## [EXERCISE BRIEF]
What lines below hold the string "Document"? Copy them all.

## [DATA RECORDS]
★ ★ ★ ★ ★ ★ ★

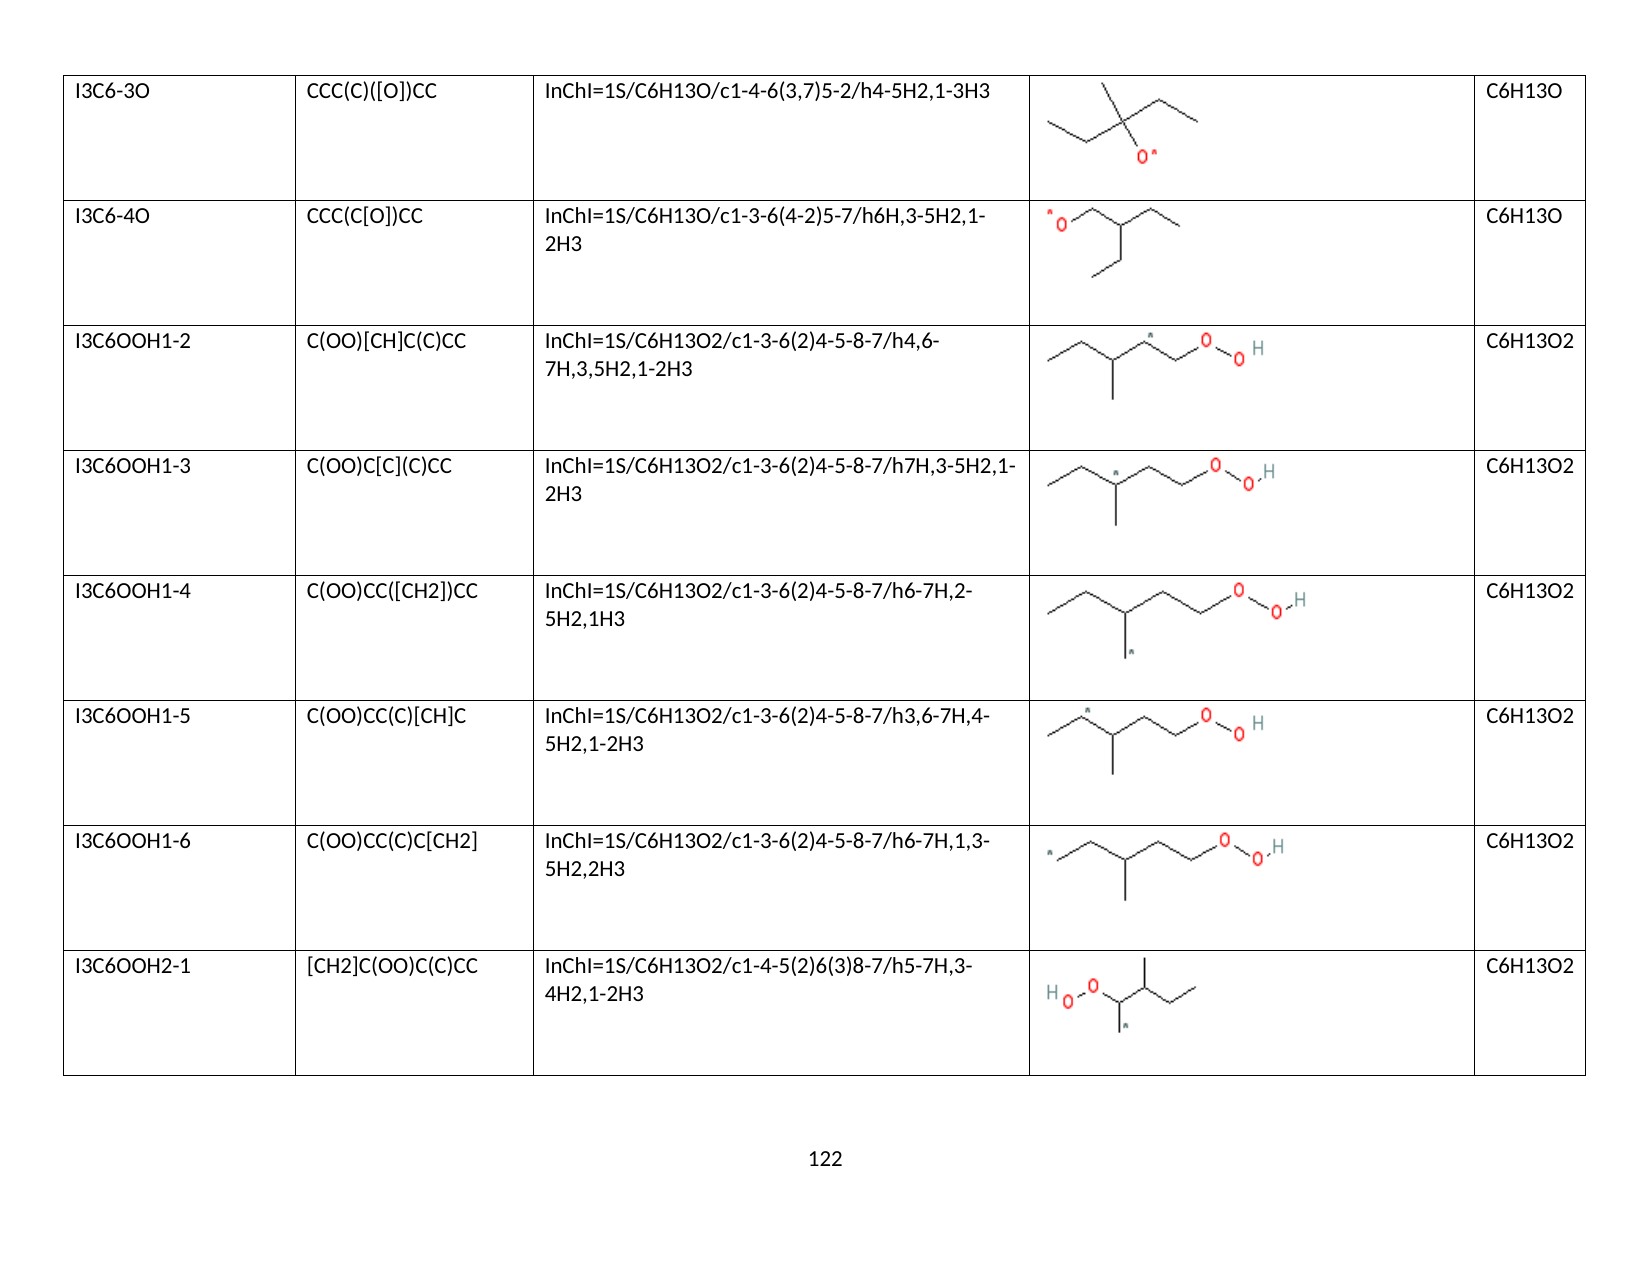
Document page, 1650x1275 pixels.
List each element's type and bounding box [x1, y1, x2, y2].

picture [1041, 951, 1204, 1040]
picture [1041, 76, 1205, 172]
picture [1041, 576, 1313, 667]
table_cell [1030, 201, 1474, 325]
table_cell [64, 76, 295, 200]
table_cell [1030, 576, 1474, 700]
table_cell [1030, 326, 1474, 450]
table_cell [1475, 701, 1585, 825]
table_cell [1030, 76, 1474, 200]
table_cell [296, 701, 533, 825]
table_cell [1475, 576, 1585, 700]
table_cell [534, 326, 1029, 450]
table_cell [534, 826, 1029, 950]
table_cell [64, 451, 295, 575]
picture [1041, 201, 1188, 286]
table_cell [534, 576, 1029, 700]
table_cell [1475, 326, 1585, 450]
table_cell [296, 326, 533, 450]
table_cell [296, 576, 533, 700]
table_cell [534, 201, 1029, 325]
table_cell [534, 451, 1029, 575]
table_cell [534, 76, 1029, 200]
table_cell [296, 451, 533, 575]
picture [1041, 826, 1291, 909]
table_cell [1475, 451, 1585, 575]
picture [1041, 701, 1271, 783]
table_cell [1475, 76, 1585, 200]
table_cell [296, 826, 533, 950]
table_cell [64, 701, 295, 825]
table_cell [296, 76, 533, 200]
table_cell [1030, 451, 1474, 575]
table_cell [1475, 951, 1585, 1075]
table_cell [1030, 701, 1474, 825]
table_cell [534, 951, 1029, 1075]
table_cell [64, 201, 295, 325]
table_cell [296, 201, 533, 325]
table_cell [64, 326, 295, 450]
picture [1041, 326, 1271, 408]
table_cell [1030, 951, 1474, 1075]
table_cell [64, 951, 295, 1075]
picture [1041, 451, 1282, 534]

★ ★ ★ ★ ★ ★ ★

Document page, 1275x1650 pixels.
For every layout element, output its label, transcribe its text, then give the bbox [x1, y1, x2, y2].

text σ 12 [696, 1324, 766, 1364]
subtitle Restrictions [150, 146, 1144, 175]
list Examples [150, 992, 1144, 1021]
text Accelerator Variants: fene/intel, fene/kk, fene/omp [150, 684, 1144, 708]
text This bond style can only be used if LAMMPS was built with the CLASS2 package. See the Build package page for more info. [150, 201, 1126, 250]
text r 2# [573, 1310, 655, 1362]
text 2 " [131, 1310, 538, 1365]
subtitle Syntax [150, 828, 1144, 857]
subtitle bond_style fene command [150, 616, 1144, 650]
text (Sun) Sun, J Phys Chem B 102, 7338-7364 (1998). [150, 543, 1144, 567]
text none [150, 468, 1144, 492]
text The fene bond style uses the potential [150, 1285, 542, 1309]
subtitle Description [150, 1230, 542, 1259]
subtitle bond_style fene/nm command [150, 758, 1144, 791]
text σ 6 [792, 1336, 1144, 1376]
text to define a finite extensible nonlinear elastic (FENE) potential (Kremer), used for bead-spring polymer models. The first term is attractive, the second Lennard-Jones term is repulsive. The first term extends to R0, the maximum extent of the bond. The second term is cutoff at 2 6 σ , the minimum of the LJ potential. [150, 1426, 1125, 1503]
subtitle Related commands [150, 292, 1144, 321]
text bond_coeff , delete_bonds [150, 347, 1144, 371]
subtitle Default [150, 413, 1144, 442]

★ ★ ★ ★ ★ ★ ★

## [WRITTEN RESPONSE]
Document page, 1650x1275 pixels.
Document page, 1275x1650 pixels.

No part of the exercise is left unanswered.